Shoulder Evaluation
Phase 2: Strength - Horizontal Plane
Phase 3A: Strength - Transitioning to the Vertical Plane
Phase 3B: Strength - Vertical Plane
Phase 4: Reactive Strength
Phase 5: Preparing for Contact

Shoulder Injuries

Having a strong and mobile shoulder is not the only component of preventing injury or optimizing performance. As the saying goes the chain is only as strong as it’s weakest link and this is true of the human body. Important factors in injury prevention include whole body stability and strength. A number of the exercises included in this programme don’t just focus on the shoulder but integrate trunk stability and lower body loading; especially those exercises included in the later phases of the programme.

Shoulder injuries can be extremely serious for any athlete but as we have described in the introduction, the rugby shoulder has to endure huge forces during contact situations. This ebook has been written as an injury prevention guide, not a rehab programme. Rehab for each shoulder injury needs to be approached differently. Many of the exercises in this programme are suitable for rehab as well as injury prevention but if you are suffering from an injury then get in touch with us for a consultation and we can advise you on the most appropriate approach for your rehab.

We have provided a brief look at some of the most common shoulder injuries here but as previously stated, if you have an injury then be sure to get it checked.

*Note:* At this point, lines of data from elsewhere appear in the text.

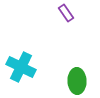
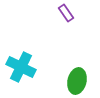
green ellipse: rotated 15 degrees clockwise
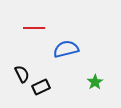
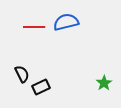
red line: moved 1 px up
blue semicircle: moved 27 px up
green star: moved 9 px right, 1 px down
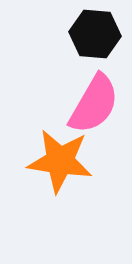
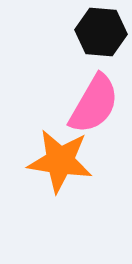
black hexagon: moved 6 px right, 2 px up
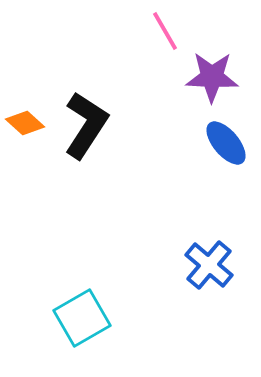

Some of the most common shoulder injuries for rugby players are low level contusions and impact related injuries. These injuries generally resolve quickly with minimal input – the most valuable input is time. Some of the more significant injuries that you may have heard of before are the following;


Dislocation of the gleno-humeral joint is when the head of the humerus leaves the socket of the glenoid and does not relocate. Dislocations often lead to a long time out of the game and can sometimes require surgery. Some common complications following a dislocation are long term weakness, damage to the labrum that surrounds the socket of the shoulder and bony damage that can present as hill sachs lesions at the top of the humerus or bankart lesions to the socket of the shoulder on the scapula. Nerves that run closely to the glenohumeral joint can also be damaged through direct impacts, traction or compression. Any injury involving nerves has a significantly longer recovery time. Dislocations can spontaneously relocate but it is often the case that they have to be relocated by a trained medical professional. Unfortunately once you have dislocated your shoulder once there is a higher risk that you will do it again.


Subluxations are similar to dislocations but the head of the humerus (arm) leaves the margins of the glenoid and spontaneously relocates itself, usually instantly. These injuries can have a similar but less severe presentation to dislocations.

Acromio-clavicular Joint Injuries (ACJ)

Another joint commonly injured is the acromio-clavicular (AC) joint that is located on the top of the scapula where it is joined by the collar bone. The joints can become damaged during collisions, typically when the arm is by the side or across the chest. These injuries can remain sore for weeks but in many cases players are able to continue using a pad to protect the joint from subsequent impacts if the grade of the injury is low. High-grade injuries that involve all of the ligaments of the joint may need surgery to repair the joint.

Sterno-clavicular Joint Injuries (SCJ)

Sterno-clavicular joint injuries are less common than ACJ injuries but can have significant consequences. Any sign of instability around this joint needs to be investigated appropriately.


Impingements are commonly described in the shoulder. They are often attributed to poor mechanics at the shoulder, especially the scapula but this hasn’t been confirmed in the current research. What has been established though is that allowing acute inflammation to settle and then strengthening the shoulder is an effective strategy for management.

Cartilage Tears

Cartilage tears are a reasonably common findings on MRI imaging. If you were to scan a full squad of professional rugby players a significant number of them would have signs of cartilage tears and cartilage damage, many of them would have no symptoms of injury. The cartilage most commonly injured in the shoulder is called the labrum. The labrum runs around the glenoid of the scapula and serves to deepen the socket and offer increased stability to the gleno-humeral joint. A common labral tear in rugby players is called a SLAP tear – (Superior Labral tear from Anterior to Posterior). If you imagine the socket of the shoulder is a clock face the long head of the biceps attaches at 12. SLAP tears often involve a pulling away of the long head of biceps along with the cartilage at or around the 12 o’clock position. As with most injuries there can be varying degrees and ranges of cartilage tears, some require surgery some do not and can be managed extremely well with rehab.

Soft Tissue Injuries

These can include muscle tears, ligament tears and tendon tears and ruptures. They can present on a very wide scale and often do not occur in isolation. You are very likely to get ligament damage with a dislocation for example. The severity of the injury will dictate the level of input required to recover.

Imaging and Shoulder Injuries

For any rugby player with a shoulder injury additional imaging as well as a comprehensive clinical assessment can be useful. A useful closing paragraph for the introduction to injuries is the following; findings on medical images only tell you a very small part of the puzzle. You can have signs of damage on a scan but functionally be capable of training and playing as normal. As the saying goes, Treat the man/woman (player), not the scan.